Examples of innovation using different types of learning spaces and resources

Courtenay Gardens, Victoria, Australia: This is a primary school in a low-socioeconomic area which uses various multimedia facilities and research-based personalized learning frameworks. Students have access to a multimedia television studio and a radio broadcasting station. Additional learning resources come through such means as the performing arts center and the outdoor fitness stations. Classrooms are technology-rich and purpose-built with shared learning spaces for team teaching and group work. Student progress is registered in an electronic school-wide data tracker that allows evaluation against whole class and year performance. Parents are able to follow training so that they can become classroom assistants. 

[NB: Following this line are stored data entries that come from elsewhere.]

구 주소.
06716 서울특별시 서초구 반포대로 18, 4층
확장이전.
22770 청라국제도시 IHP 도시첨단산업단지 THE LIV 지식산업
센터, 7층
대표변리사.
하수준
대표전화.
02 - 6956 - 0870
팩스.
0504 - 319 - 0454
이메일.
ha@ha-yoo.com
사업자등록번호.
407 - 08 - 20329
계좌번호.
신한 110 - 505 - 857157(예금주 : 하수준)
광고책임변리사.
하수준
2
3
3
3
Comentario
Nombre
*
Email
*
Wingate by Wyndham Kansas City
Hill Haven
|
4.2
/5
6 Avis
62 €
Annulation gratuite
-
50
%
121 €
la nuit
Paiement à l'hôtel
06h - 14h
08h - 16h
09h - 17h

Culture Path, Kuopio, Finland: This is aimed at enhancing the social, emotional, and physical wellbeing of 7-16 year-olds by ensuring that every student has access to the city’s cultural services. There are practical tools for teachers to implement goal-oriented cultural education. The program is divided into nine “paths” related to art, libraries, theater, etc., which are designed for each grade level within and across different subjects. Students visit at least one local cultural institution outside the school environment every year. After eight years on the Culture Path, 9th graders can use the city’s cultural services for free.

Escola Movel, Portugal: This is a distance-learning initiative aimed initially at circus and fairground adolescents (aged 10-17), and later widened to other “at-risk” groups. It aims to give permanent access to a virtual, national-curriculum-oriented learning environment. The content is both subject-specific and cross-curricular, and is personalized through an individual tutor. Each learner works with a tutor face-to-face over four weeks a year.  They must log on to online sessions from a school or library wherever the traveling learner is based at the time. 

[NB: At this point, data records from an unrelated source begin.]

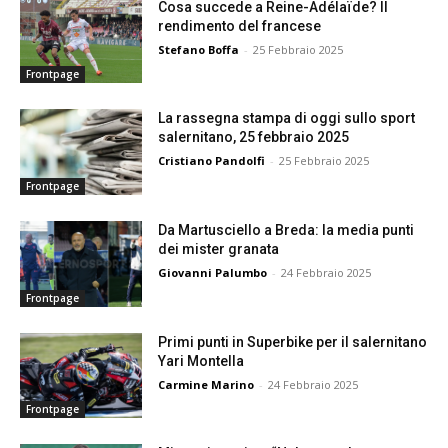
Cosa succede a Reine-Adélaïde? Il
rendimento del francese
Stefano Boffa
-
25 Febbraio 2025
Frontpage
La rassegna stampa di oggi sullo sport
salernitano, 25 febbraio 2025
Cristiano Pandolfi
-
25 Febbraio 2025
Frontpage
Da Martusciello a Breda: la media punti
dei mister granata
Giovanni Palumbo
-
24 Febbraio 2025
Frontpage
Primi punti in Superbike per il salernitano
Yari Montella
Carmine Marino
-
24 Febbraio 2025
Frontpage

Enrichment Programs, Rodica Primary School, Slovenia: The objective of the enrichment programs is to complement regular school curriculum with additional contents, thereby increasing student motivation and fostering social skills, learning strategies, independence, and self confidence from grade 4 and onwards. Teachers use alternative forms of assessment, for example, pedagogical dialogues with the students about their individual progress, and students present their results and products at the school level (e.g., in films). Learning often takes place outside the classroom – in nature, camps, etc. – where active learning takes place and interactions with parents and community members are stimulated.

The “implementation and change” strand

Underpinning much policy discussion and analysis are the conventional bureaucratic layers of systems and institutions. We propose instead a framework with the classroom-level arrangements for learning and networks/clusters across learning environments at the center. The larger system context is important but addressed first and foremost as to whether it enables or inhibits learning. The framework has four layers:

  • Creating and sustaining effective learning environments around 21st-century agendas, while at the same time forging the learning episodes in classrooms into whole learning environments.
  • Ensuring consistency, even synergy, at this classroom level between learning and the wider organization, i.e. between the “technical core” of learning and pedagogy and their institutional contexts (schools and other settings).
  • “Going to scale” through learning networks and communities of practice across environments.. 
  • Pursuing policy strategies that create conditions and capacity to allow learning and networks and communities of practice to flourish.

We expect that the most promising and far-reaching of the change strategies will involve all four of these working together. Without genuine changes in classrooms, networks and communities of practice and across education systems, efforts will not be reaching learners themselves. But with only classroom-level change, on the other hand, very limited scale is achieved and what progress there is may be rapidly undone by the fluctuations of individual leaders or the vagaries of other contextual circumstances.